God-Given Food: A Bible Study and Beyond
by Celia Maria
Anyone who has participated in a church supper or snacks after a church service will recognize the need for this
book. As Maria explains, among church-goers you will find two very different attitudes about food: one is that every
kind of food is acceptable to eat, as long as a blessing is said over it—this is the attitude that loads the after-church snack
table with sugary processed food and sees no problem in allowing children to stuff themselves with donuts, cookies and
cupcakes; the other holds that we should eat the “original diet plan” given in Genesis of only plant foods.
Moved by all the illness she has observed among church-goers, Maria provides a third way for her fellow Christians
to eat—one inspired by the work of the Weston A. Price Foundation. She begins with an excellent discussion of veganism,
the diet appropriate for the Garden of Eden, but not for mankind after the fall. She provides diagrams of the digestive
systems of various types of animals and of the human being. Our digestive systems are most like that of the pig—an
omnivore. Later in the book she quotes more scripture to show that Christians can eat animal foods—starting with God’s
command to Noah to eat meat.
Knowing that she will meet resistance, Maria treads carefully, showing that healthy food actually tastes good and
does not have to be weird. She provides a great chart for “replacements”: whole eggs for breakfast instead of cold cereal,
homemade soaked oatmeal instead of instant oatmeal, fruit instead of donuts. She provides an ingredient list for each
processed food—horrendous ingredients in chicken nuggets, fast food burgers, commercial bread, processed cheese,
canned broth and soup, frozen fries, artificial maple syrup, storebought dressings and pickles—as a way of convincing
families to opt for healthy replacements—baked chicken with spices, grass-fed burgers, traditional breads, real cheese,
homemade soups and broths, real maple syrup, homemade dressing and lacto-fermented foods. She addresses the excuses
most people have—I don’t like to cook, I don’t have time to prepare healthy meals, I can’t afford to eat healthy—and
provides scriptural arguments for taking joy in the activity of cooking, making time to cook and spending money wisely.

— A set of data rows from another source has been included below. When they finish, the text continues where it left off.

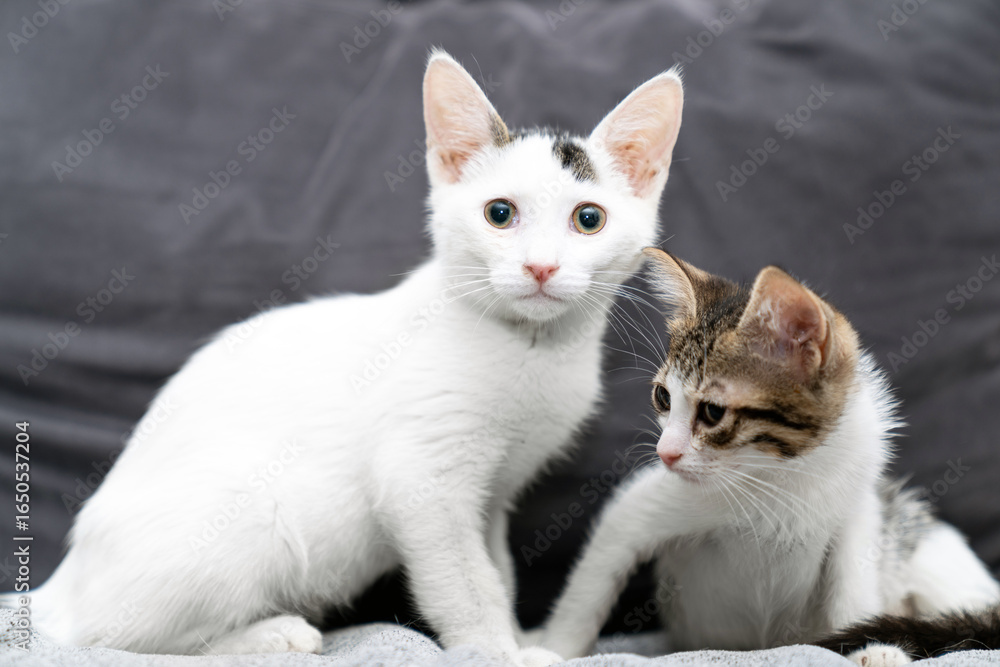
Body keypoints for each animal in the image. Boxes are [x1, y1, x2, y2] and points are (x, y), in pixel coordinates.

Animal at [6, 51, 684, 666]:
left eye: (588, 219)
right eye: (500, 214)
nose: (540, 267)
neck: (532, 347)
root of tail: (60, 584)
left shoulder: (493, 494)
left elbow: (496, 567)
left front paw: (519, 638)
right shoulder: (421, 478)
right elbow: (466, 581)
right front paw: (497, 650)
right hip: (253, 518)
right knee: (112, 636)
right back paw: (272, 636)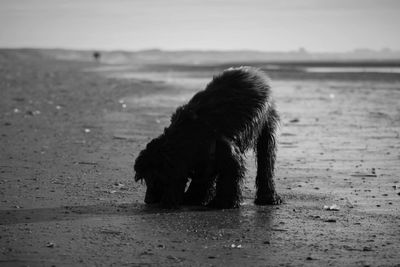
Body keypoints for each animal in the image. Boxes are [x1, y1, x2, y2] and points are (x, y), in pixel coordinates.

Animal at [134, 66, 282, 209]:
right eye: (145, 178)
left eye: (154, 178)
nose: (147, 200)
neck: (186, 137)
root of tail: (255, 72)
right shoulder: (205, 156)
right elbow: (203, 176)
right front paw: (193, 198)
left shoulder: (227, 152)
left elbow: (228, 176)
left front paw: (222, 203)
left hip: (267, 126)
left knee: (266, 161)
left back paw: (269, 199)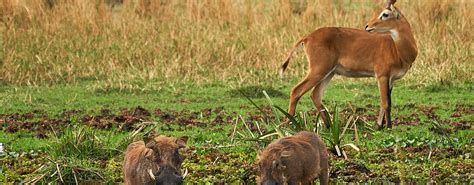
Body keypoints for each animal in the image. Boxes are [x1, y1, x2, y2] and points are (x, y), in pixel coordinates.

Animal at [280, 0, 416, 129]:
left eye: (385, 14)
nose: (367, 26)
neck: (398, 50)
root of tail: (307, 37)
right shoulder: (382, 76)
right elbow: (386, 103)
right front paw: (388, 128)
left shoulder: (391, 79)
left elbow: (387, 102)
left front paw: (379, 126)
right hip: (318, 70)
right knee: (296, 91)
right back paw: (289, 124)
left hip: (329, 73)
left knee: (315, 95)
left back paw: (328, 126)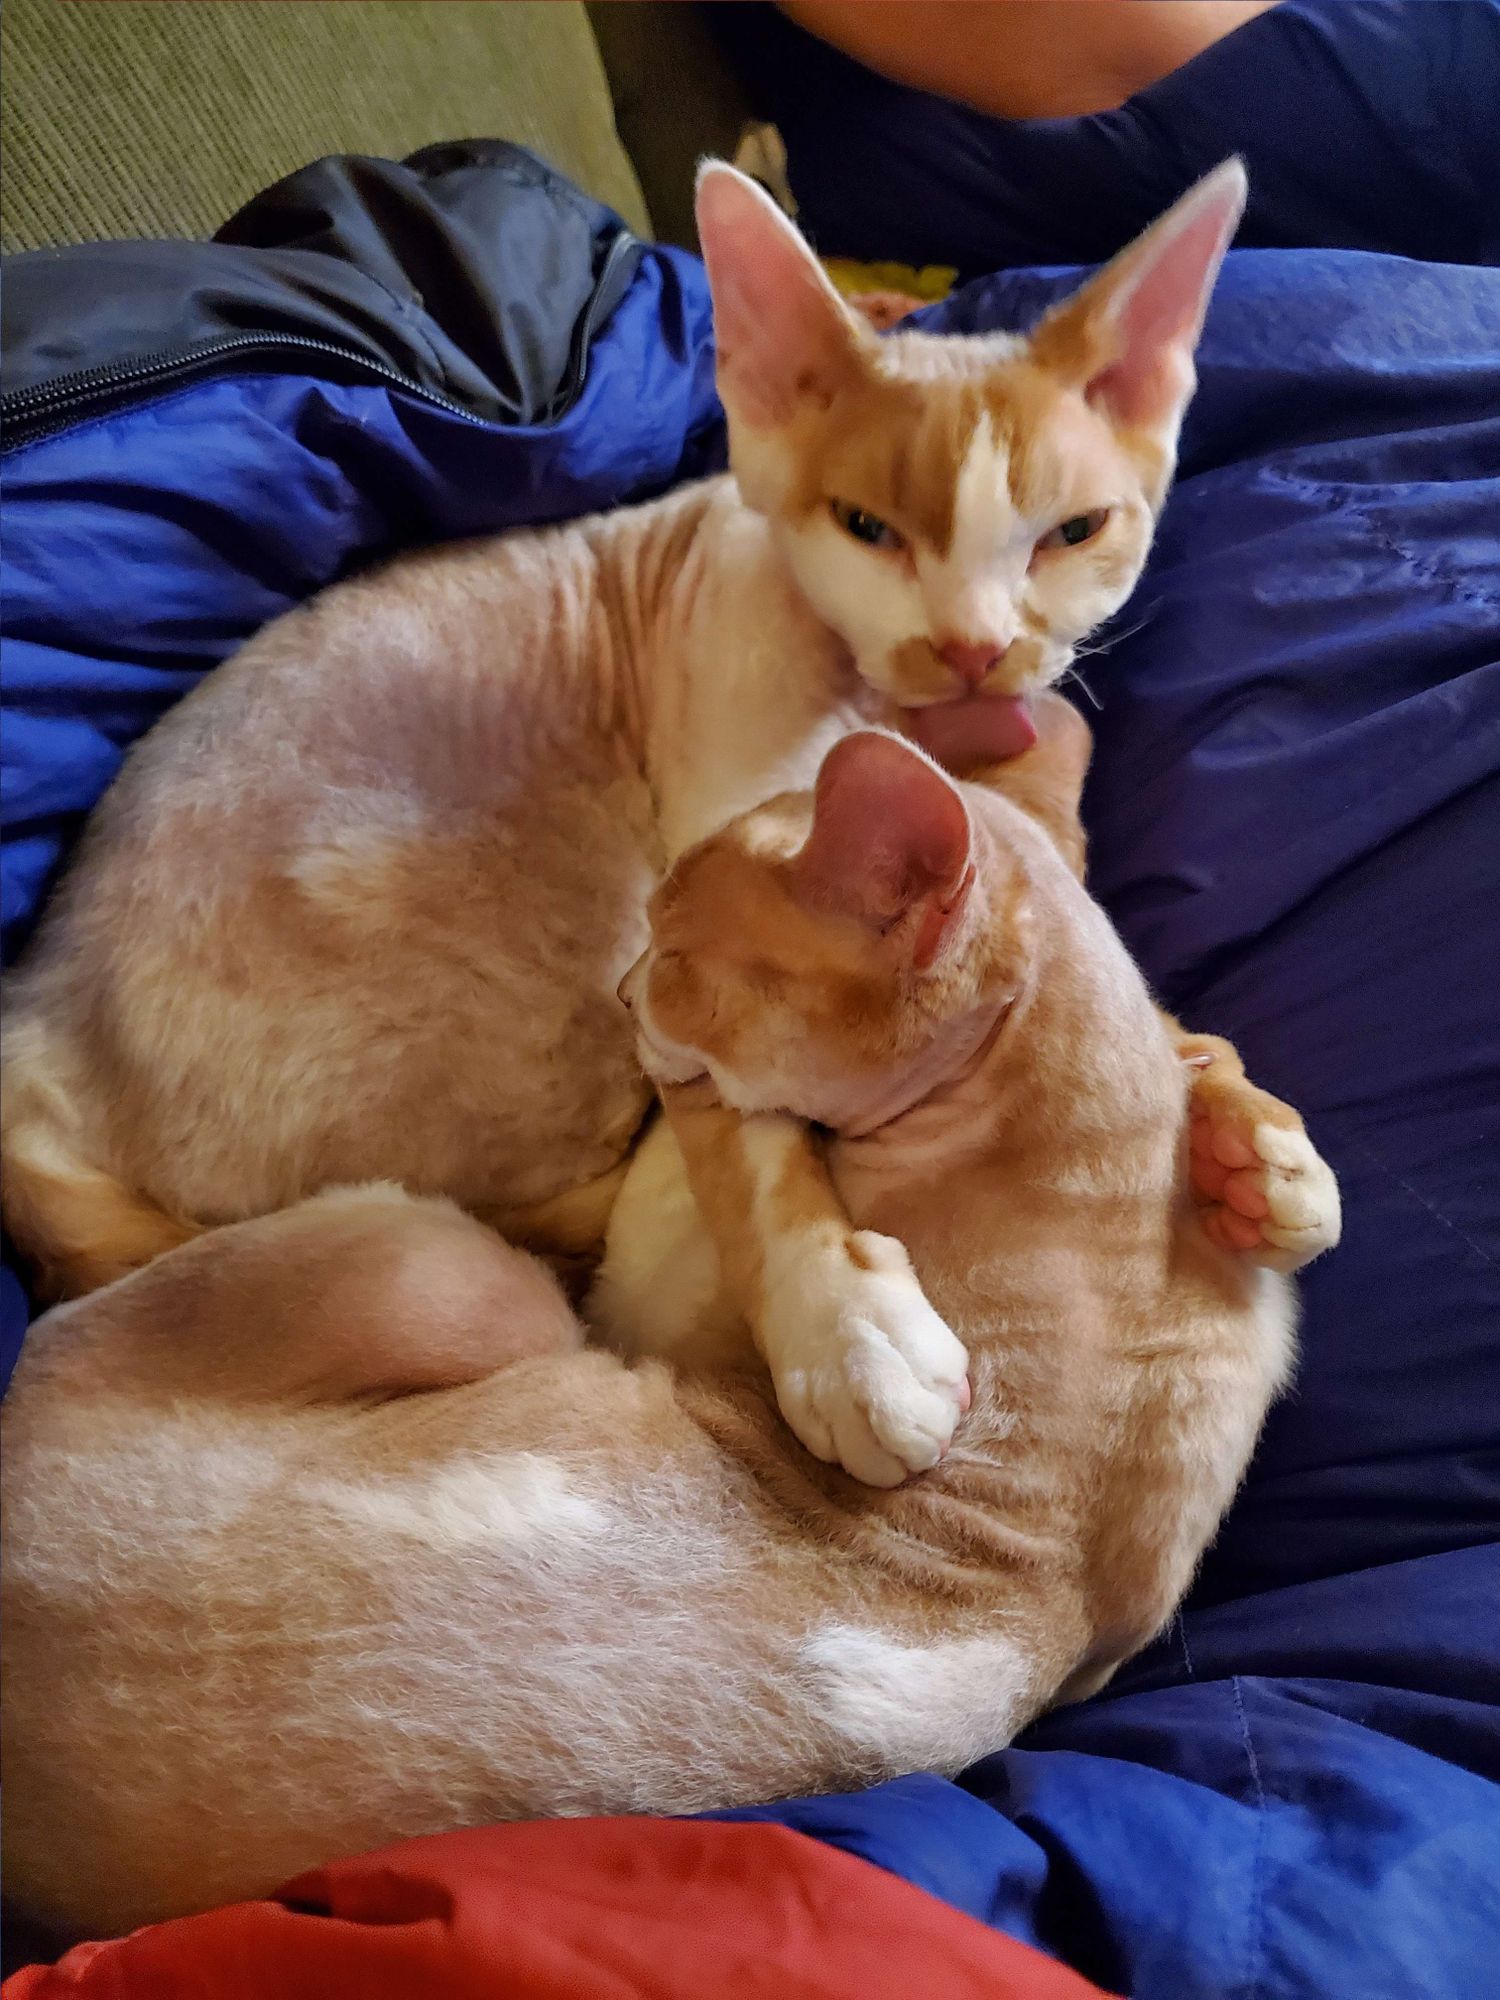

Maria’s book includes discussion of all the burning questions in the field of nutrition: animal fats and cholesterol;
grains; fermented foods, dairy foods, broth and soups; and salt. And kudos for finding this wonderful passage from Job
(Maria knows her Bible!): “Can flavorless food be eaten without salt? Or is there any taste in the white of an egg? My soul
refuses to touch them. They are as loathsome food to me” (Job 6:6-7). My sentiments exactly!
Each chapter ends with summary bullet points, relevant passages from scripture and questions for the reader. Finally
Maria provides us with a great collection of basic recipes. For those wondering how to bring the message of healthy food
to a church congregation yet to understand that putting processed foods into the body temple is like taking a sledge
hammer to the church furnishings, this book is an excellent way to begin. Thumbs up!